Какое-то время спустя я уехал на пригородной электричке из Орсе в Высшую нормальную школу возле Пантеона. Здесь случилось открытие: закачанные в меня знания неэргономичны. Меня это не обрадовало, и я на собственном опыте ощутил, что развитие личности не является приоритетом нашего высшего образования и даже самые блестящие умы, как маленькие дети, верят, что страдания — это заслуга.
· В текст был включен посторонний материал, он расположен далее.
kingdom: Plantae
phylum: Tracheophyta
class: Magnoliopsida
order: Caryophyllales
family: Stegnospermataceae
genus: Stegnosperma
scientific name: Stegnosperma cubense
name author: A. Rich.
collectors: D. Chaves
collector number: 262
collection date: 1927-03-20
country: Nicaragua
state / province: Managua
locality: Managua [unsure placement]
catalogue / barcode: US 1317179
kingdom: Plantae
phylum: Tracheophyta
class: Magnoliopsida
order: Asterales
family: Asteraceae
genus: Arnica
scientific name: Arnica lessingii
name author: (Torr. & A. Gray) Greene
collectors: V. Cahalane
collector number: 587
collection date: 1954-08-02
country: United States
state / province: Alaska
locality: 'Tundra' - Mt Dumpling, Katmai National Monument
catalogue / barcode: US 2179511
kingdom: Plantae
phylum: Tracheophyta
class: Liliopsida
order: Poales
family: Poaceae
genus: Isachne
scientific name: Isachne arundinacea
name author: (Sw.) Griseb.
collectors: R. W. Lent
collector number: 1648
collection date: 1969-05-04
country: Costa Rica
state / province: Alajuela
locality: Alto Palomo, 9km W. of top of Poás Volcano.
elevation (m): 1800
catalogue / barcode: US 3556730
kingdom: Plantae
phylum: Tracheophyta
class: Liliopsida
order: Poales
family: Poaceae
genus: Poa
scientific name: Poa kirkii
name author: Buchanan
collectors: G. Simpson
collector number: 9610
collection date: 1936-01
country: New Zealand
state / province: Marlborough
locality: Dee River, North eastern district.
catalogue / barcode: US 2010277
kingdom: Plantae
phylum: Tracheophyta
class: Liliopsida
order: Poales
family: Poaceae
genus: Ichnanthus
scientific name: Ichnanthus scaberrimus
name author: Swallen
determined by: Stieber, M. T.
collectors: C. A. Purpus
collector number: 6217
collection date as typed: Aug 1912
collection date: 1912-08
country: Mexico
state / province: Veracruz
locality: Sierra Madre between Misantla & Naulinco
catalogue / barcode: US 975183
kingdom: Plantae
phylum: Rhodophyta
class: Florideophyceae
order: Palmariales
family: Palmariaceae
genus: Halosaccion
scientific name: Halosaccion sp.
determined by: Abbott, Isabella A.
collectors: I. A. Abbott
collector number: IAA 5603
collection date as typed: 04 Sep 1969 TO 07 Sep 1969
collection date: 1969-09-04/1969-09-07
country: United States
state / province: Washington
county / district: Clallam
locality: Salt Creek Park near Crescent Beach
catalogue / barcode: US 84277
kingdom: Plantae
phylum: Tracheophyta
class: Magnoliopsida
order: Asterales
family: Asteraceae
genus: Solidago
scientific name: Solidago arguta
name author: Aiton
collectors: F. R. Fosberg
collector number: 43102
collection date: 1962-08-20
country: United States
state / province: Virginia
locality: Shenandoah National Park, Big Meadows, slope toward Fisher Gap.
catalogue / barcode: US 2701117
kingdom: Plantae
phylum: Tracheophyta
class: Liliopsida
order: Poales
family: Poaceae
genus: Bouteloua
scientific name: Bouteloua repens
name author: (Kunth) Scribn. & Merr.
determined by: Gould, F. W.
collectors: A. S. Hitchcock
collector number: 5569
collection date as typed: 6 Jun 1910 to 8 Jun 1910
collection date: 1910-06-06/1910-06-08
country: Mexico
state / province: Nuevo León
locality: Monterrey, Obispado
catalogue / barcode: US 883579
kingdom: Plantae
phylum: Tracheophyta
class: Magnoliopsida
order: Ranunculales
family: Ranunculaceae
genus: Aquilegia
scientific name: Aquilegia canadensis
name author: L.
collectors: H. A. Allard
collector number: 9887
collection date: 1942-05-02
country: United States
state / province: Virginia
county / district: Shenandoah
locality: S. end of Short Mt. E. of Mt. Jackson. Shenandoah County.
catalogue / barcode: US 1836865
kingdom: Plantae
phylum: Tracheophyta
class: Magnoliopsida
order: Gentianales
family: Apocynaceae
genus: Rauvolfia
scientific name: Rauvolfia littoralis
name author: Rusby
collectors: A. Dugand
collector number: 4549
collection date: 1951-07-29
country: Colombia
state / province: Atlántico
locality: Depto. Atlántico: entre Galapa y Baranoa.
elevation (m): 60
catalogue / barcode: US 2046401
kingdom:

В 2006 году я ушел из Высшей нормальной школы для продолжения изучения нейронаук в Кембридже, где на меня произвел большое впечатление очень эргономичный, замечательный кампус. Я попал из ада в рай. Моя стажировка сначала проходила на факультете экспериментальной психологии под руководством Брайана Мура и Брайана Гласберга. Мне предложили изучать психоакустику, то есть восприятие звуков нашим мозгом; особенно была интересна проблема «обходных путей модальности ощущений» или возможность скорее слышать треугольники, чем их видеть. В 2009 году моим руководителем стала Лоррен Тайлер, с которой мы получили интересные результаты в ходе магнитоэнцефалографических исследований, что натолкнуло меня на мысль заняться нейроэргономикой в литературе, прежде всего в поэзии.
Пытаясь поскорей избавиться от наследия французского высшего образования, я решил продолжить образование в Стэнфорде, но вскоре вернулся в Высшую нормальную школу, где оазисом в пустыне для меня стали работы Станисласа Деана из Коллеж де Франс, посвященные «глобальному рабочему пространству нашего сознания»[244].
Депрессия пробудила мой интерес к нейроэргономике как способу превращать свинец жизни в золото. В Орсе я интересовался компьютерными играми и их влиянием на обучение. Игры и стали моей специализацией по окончании Высшей нормальной школы. Тему диссертации я хотел выбрать сам и самостоятельно написать ее от А до Я, не допуская даже мысли, что мне навяжут команду руководителей. Мне не хотелось быть для них дешевой рабочей силой и принимать как должное этот подневольный труд. Из-за этого «непослушания» мне отказали в финансировании. Я сполна насладился шаткостью своего положения, которое одними воспринималась как крах всех надежд, а другими, и мной самим, — как интересный жизненный урок.